Une sexualité qui si elle est bridée pour les hommes comme pour les femmes par les religieux, et non par le Coran comme l'explique l'auteure, permet aux hommes d'exercer leur domination sur les femmes (qui pour la plupart se plient sans restriction, soumettant souvent elles-mêmes leurs filles). Ainsi l'interdiction des relations sexuelles hors mariage qui concerne les hommes et les femmes pénalisent plus ces dernières en favorisant la marchandisation et l'instrumentalisation de leur corps, mais aussi les crimes d'honneur, passages à tabac, humiliations de mères célibataires, de femmes émancipées. 

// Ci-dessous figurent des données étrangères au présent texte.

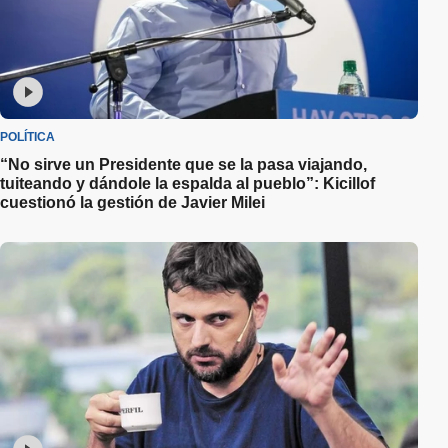
POLÍTICA
“No sirve un Presidente que se la pasa viajando,
tuiteando y dándole la espalda al pueblo”: Kicillof
cuestionó la gestión de Javier Milei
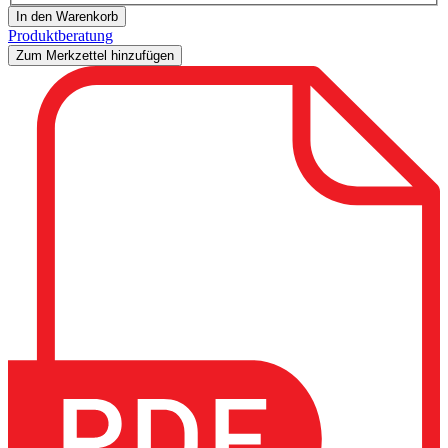
In den Warenkorb
Produktberatung
Zum Merkzettel hinzufügen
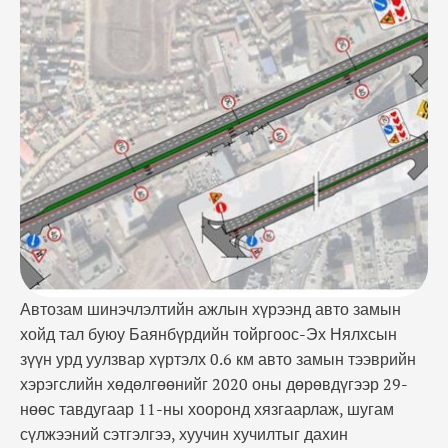
дөрөвдүгээр 29-нөөс тавдугаар 11-ны хооронд
хязгаарлаж, шугам сүлжээний сэтгэлгээ, хуучин
хучилтыг дахин боловсруулах, хоёр үе асфальт
бетон хучилт, хэвтээ тэмдэглэгээний ажлуудыг
хийнэ. Тухайн авто зам нь 1988-1989 онд баригдаж
байсан …
Автозам шинэчлэлтийн ажлын хүрээнд авто замын
хойд тал буюу Баянбүрдийн тойргоос-Эх Нялхсын
зүүн урд уулзвар хүртэлх 0.6 км авто замын тээврийн
хэрэгслийн хөдөлгөөнийг 2020 оны дөрөвдүгээр 29-
нөөс тавдугаар 11-ны хооронд хязгаарлаж, шугам
сүлжээний сэтгэлгээ, хуучин хучилтыг дахин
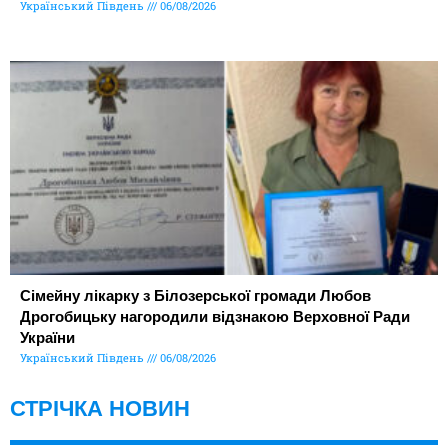
Український Південь
06/08/2026
Сімейну лікарку з Білозерської громади Любов
Дрогобицьку нагородили відзнакою Верховної Ради
України
Український Південь
06/08/2026
СТРІЧКА НОВИН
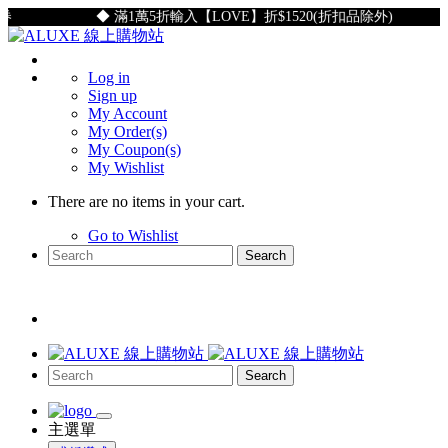
◆ 滿1萬5折輸入【LOVE】折$1520(折扣品除外)
Log in
Sign up
My Account
My Order(s)
My Coupon(s)
My Wishlist
There are no items in your cart.
Go to Wishlist
Search
Search
主選單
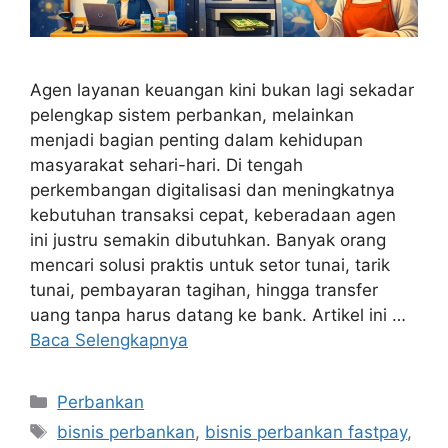
Agen layanan keuangan kini bukan lagi sekadar
pelengkap sistem perbankan, melainkan
menjadi bagian penting dalam kehidupan
masyarakat sehari-hari. Di tengah
perkembangan digitalisasi dan meningkatnya
kebutuhan transaksi cepat, keberadaan agen
ini justru semakin dibutuhkan. Banyak orang
mencari solusi praktis untuk setor tunai, tarik
tunai, pembayaran tagihan, hingga transfer
uang tanpa harus datang ke bank. Artikel ini …
Baca Selengkapnya
Perbankan
bisnis perbankan
,
bisnis perbankan fastpay
,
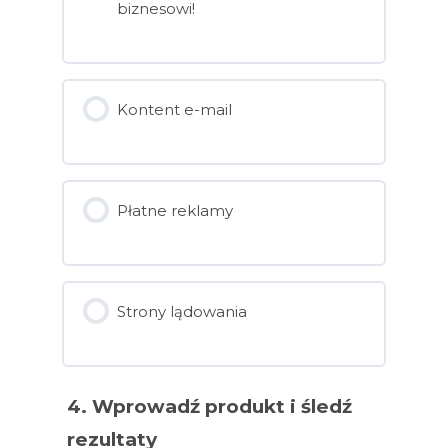
biznesowi!
Kontent e-mail
Płatne reklamy
Strony lądowania
4. Wprowadź produkt i śledź
rezultaty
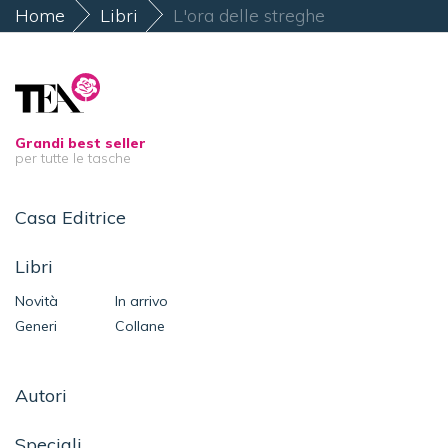
Home
Libri
L'ora delle streghe
Grandi best seller
per tutte le tasche
Casa Editrice
Libri
Novità
In arrivo
Generi
Collane
Autori
Speciali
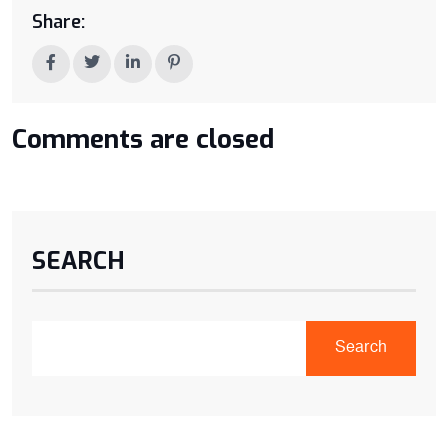
Share:
Comments are closed
SEARCH
Search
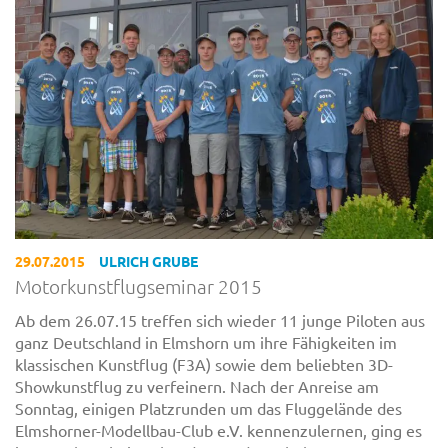
29.07.2015
ULRICH GRUBE
Motorkunstflugseminar 2015
Ab dem 26.07.15 treffen sich wieder 11 junge Piloten aus
ganz Deutschland in Elmshorn um ihre Fähigkeiten im
klassischen Kunstflug (F3A) sowie dem beliebten 3D-
Showkunstflug zu verfeinern. Nach der Anreise am
Sonntag, einigen Platzrunden um das Fluggelände des
Elmshorner-Modellbau-Club e.V. kennenzulernen, ging es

Une situation de violence et d'hypocrisie qui même si elle semble évoluer un tant soit peu dans le bon sens — la sexualité est abordée aujourd'hui dans les médias marocains, des filles et des femmes s'émancipent, parfois soutenues par des hommes — reste difficile pour les femmes. Contre cet état de fait Leila Slimani signe cet excellent essai qui fait réfléchir sur la misère sexuelle, ses origines et incidences politiques, économiques et sociales, et sur l'ingérence, qui profite souvent aux hommes (sauf aux homosexuels 😏), de la religion dans la sexualité, un domaine qui ne devrait relever que de l'intime et non du secret.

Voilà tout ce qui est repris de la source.